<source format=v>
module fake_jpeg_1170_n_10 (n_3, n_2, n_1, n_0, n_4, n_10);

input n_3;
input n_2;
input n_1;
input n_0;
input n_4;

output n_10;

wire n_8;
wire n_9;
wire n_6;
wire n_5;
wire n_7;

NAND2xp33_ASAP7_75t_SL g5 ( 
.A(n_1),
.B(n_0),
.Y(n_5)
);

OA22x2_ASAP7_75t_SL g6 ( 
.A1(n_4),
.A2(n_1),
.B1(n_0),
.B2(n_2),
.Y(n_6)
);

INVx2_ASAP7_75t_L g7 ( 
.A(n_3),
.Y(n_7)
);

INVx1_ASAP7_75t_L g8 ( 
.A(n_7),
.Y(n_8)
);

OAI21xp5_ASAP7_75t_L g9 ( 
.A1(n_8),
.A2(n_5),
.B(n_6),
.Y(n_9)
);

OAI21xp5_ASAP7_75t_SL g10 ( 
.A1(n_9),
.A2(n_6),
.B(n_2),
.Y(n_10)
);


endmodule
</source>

--------------------

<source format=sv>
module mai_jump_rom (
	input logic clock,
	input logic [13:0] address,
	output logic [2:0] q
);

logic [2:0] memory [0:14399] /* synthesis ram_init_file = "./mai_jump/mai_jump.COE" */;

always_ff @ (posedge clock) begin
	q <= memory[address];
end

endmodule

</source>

--------------------

■ TASK PROMPT: Tally the lines of the listing that include "input". Nothing but the resulting number should be returned.

■ ANSWER TO THE EXERCISE: 7